In Michigan, the U. S. District Court held that parents of a seven-year-old child with attention deficit hyperactivity disorder were entitled to sue a school resource officer and the City for placing the child in handcuffs in response to a disability-induced episode. The court held that liability is appropriate when police fail to train its officers on appropriately interacting with juveniles who may have a disability. Intentional discrimination may be inferred from the likelihood that inadequate training will result in a violation of federally protected rights. (McCadden v. City of Flint)
In Massachusetts, the United States District Court held that police had probable cause to arrest a student who posted threatening messages using a school computer. Massachusetts law makes it a crime to “communicate… a threat thereby causing either the evacuation or serious disruption of a school… or serious public inconvenience or alarm.” Massachusetts Rev. Stat. 269, § 14. The court reasoned that police could reasonably have inferred that an attack would take place at the high school, since the post appeared to be directed toward fellow students.

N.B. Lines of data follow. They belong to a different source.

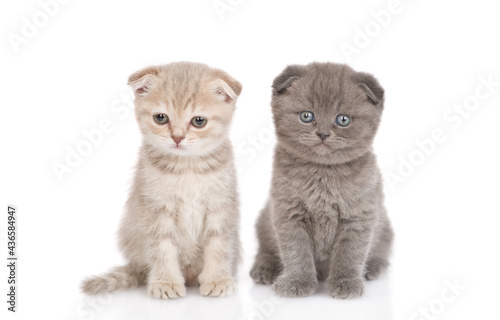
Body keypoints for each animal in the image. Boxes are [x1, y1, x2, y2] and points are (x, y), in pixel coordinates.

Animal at [82, 62, 242, 298]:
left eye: (199, 121)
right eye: (161, 118)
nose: (177, 137)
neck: (187, 169)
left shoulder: (220, 207)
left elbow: (219, 246)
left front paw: (217, 279)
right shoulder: (156, 209)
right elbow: (162, 249)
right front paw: (166, 282)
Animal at [250, 63, 394, 300]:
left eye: (342, 120)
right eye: (307, 116)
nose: (323, 134)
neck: (323, 174)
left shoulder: (358, 216)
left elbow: (349, 254)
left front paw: (346, 282)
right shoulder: (288, 214)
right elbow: (295, 252)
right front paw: (297, 282)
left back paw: (373, 267)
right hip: (264, 220)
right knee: (266, 249)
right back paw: (263, 269)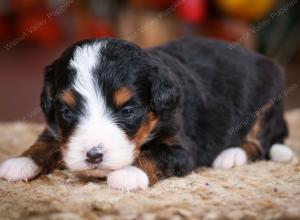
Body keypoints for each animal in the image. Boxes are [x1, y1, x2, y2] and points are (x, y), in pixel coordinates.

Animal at [0, 37, 292, 190]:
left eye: (128, 111)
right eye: (66, 111)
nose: (94, 156)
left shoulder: (181, 148)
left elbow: (154, 155)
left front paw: (127, 174)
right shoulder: (56, 127)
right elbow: (46, 141)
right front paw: (22, 161)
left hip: (267, 100)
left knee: (259, 143)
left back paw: (230, 156)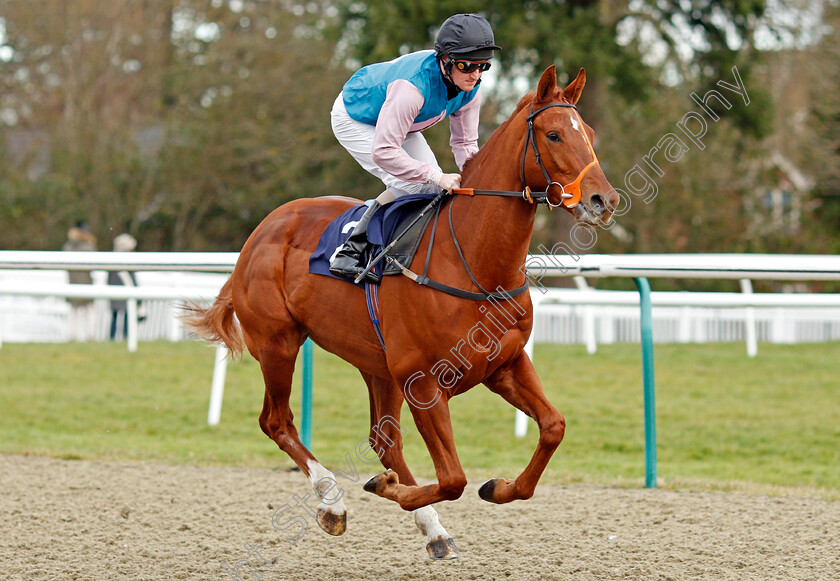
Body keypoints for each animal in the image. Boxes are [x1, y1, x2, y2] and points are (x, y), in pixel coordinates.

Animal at [185, 65, 616, 560]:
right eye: (554, 134)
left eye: (590, 134)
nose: (604, 201)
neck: (474, 261)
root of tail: (260, 232)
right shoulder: (423, 380)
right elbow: (453, 478)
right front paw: (383, 489)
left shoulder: (504, 365)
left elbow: (552, 428)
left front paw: (498, 487)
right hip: (278, 343)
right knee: (277, 421)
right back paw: (333, 503)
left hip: (376, 364)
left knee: (383, 441)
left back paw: (431, 528)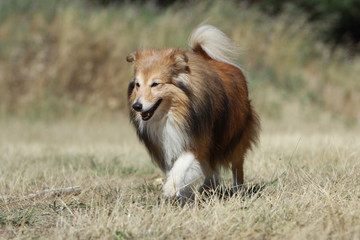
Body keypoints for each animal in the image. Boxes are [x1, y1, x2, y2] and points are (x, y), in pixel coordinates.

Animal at [126, 24, 258, 202]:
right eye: (138, 84)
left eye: (155, 84)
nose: (137, 106)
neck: (172, 114)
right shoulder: (171, 141)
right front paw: (181, 194)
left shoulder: (196, 138)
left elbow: (183, 164)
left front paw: (171, 188)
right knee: (211, 168)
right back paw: (208, 188)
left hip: (233, 135)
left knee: (236, 165)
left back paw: (238, 190)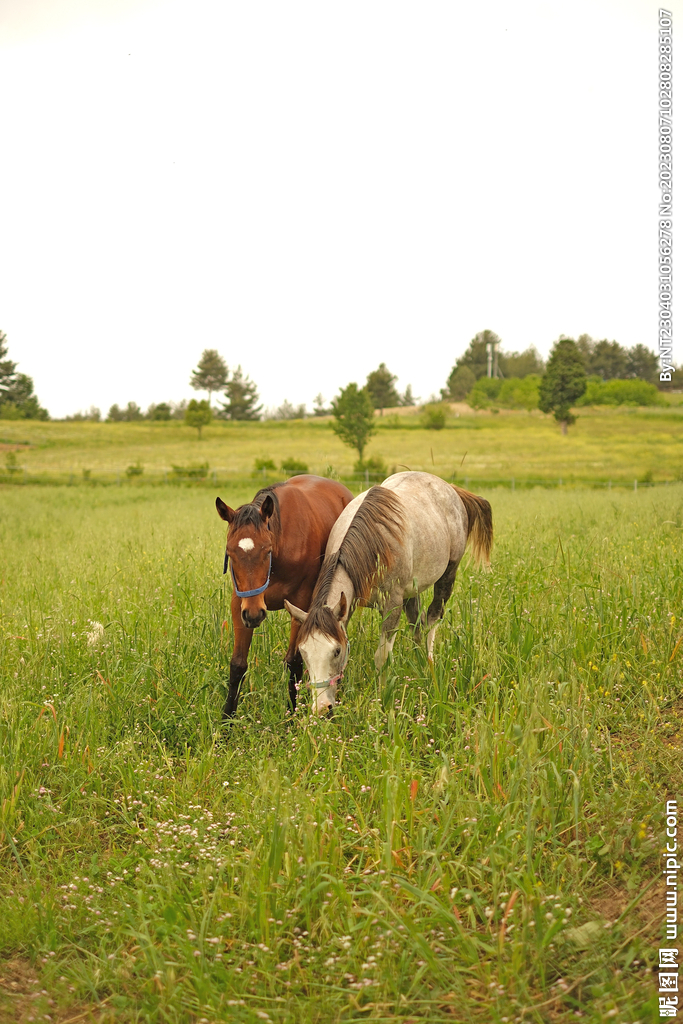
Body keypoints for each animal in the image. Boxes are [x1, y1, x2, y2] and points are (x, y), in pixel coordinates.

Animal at [216, 475, 353, 718]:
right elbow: (238, 664)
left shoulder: (301, 604)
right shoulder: (240, 605)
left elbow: (294, 662)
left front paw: (292, 713)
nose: (254, 614)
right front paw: (226, 721)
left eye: (267, 550)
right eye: (230, 553)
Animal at [285, 471, 493, 715]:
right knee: (417, 625)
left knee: (432, 619)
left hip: (447, 575)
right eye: (303, 652)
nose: (322, 708)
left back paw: (429, 664)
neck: (371, 544)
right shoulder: (348, 605)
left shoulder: (392, 605)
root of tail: (450, 489)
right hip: (412, 591)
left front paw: (381, 700)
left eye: (336, 651)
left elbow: (382, 657)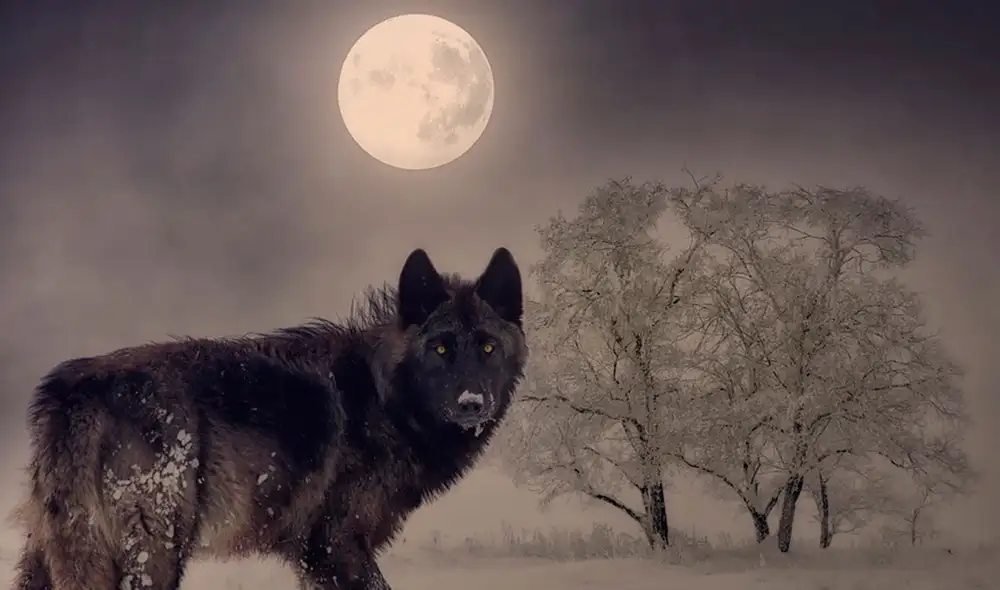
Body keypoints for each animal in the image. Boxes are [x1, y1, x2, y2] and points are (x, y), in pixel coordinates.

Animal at [10, 247, 527, 590]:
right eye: (440, 349)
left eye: (487, 347)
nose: (471, 403)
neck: (384, 397)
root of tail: (73, 390)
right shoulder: (333, 545)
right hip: (154, 551)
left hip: (49, 554)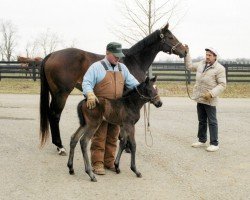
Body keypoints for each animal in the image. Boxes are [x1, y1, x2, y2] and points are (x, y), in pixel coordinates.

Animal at [39, 23, 188, 155]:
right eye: (170, 37)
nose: (185, 51)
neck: (134, 60)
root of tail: (51, 55)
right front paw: (127, 146)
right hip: (61, 94)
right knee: (55, 115)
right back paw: (60, 146)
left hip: (55, 93)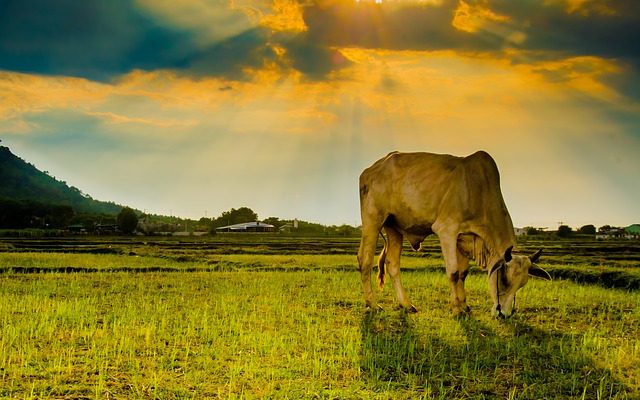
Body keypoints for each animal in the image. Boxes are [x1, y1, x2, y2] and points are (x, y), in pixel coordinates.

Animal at [356, 151, 552, 318]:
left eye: (522, 284)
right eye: (504, 279)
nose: (503, 314)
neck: (479, 191)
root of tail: (371, 169)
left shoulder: (463, 239)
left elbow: (463, 274)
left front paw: (464, 306)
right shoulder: (447, 231)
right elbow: (454, 272)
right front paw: (457, 309)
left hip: (394, 228)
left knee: (392, 264)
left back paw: (406, 304)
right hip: (373, 220)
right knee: (365, 259)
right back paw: (372, 303)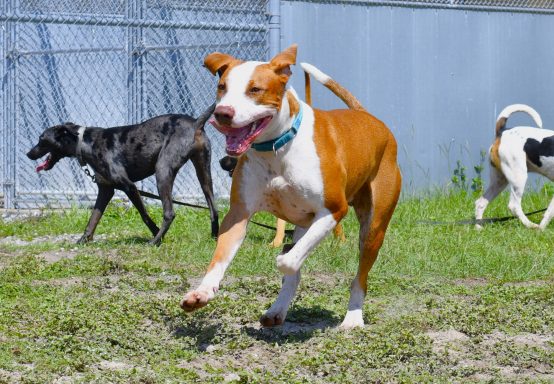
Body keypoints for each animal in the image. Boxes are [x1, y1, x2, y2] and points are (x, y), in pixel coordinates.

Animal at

In New York, the New York Supreme Court ruled that parents may sue a school district for injuries to their child from an attack by fellow students on a school bus. The court held that schools are under a duty to supervise students and can be held liable for foreseeable injuries related to the absence of adequate supervision. The court reasoned that a school is bound to take energetic steps to intervene and that a school bus company owes the same duty to the students.
In Utah, the Salt Lake City Police Department released a Report by the International Association of Police Chiefs that recommends that rifles be locked in a safe inside schools for easier access by school resource officers in the case of an emergency.